For the unenlightened, MUD stands for Multi-User Dungeon, a text based game often of a roleplay orientation, though with many varieties and variations, it can often be anything from the traditional Dungeons and Dragons style fantasy realm, to a war torn post-apocalyptic battlefield.
The MUD I am currently working on with friends is called ‘Advent of the Mists’, a game that will have one objective, roleplay. Without levels and class types, and the distinct lack of the traditional sense of Good and Evil for inept conflict, the player will be limited only by their imagination and common sense. My part towards the game has been Building, the act of writing and constructing the text based environment of the game. An example of one such ‘Room’ is below.
A Cozy Den
Bathed in firelight, flickering and swaying to the primal rhythm, chairs and chesterfields rest in a circle about a large stone table. Carpets of cloth and hide rest underfoot, softening the tread of any whom would seek a quiet, comfortable place to read or chat. Paintings hang upon the walls, scenes of chivalry and noble deeds displayed in rich hues and shades. Carved of the very mountain itself, in the likeness of a noble dragon, a fireplace holds a fire of unnatural origin, burning a scant inch above the stone, no ash or kindling evident. Leave can be had to the south, one might return to the shelves of book and scrolls.
A large chesterfield rests here.
An oak reading table rests here.
A silky smooth fur rug covers the floor.
A cozy papasan chair rests here.
What has been given has been the title of the room, A Cozy Den, followed by the description of what a player would see, thereafter the Obvious Exits in which a player can navigate, and below a collection of objects found in the room. Through rooms such as this, worlds are created in MUDs for the players to interact with, while roleplaying together as they meet.
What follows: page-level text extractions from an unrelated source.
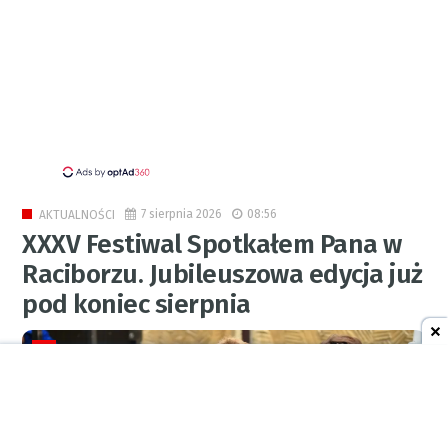
7 sierpnia 2026
08:56
AKTUALNOŚCI
XXXV Festiwal Spotkałem Pana w
Raciborzu. Jubileuszowa edycja już
pod koniec sierpnia
0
With smaller player bases than the recent rash of graphical online roleplaying games, some find a closer sense of community with MUDs. Personally it is this sense of community and creativity that draw me to this type of online roleplaying. What I can create is only limited by my descriptive skill as a writer, not by a pixel or graphics engine. I can attempt pass along a sense of emotion with my writing of an area. Thus I’m hooked.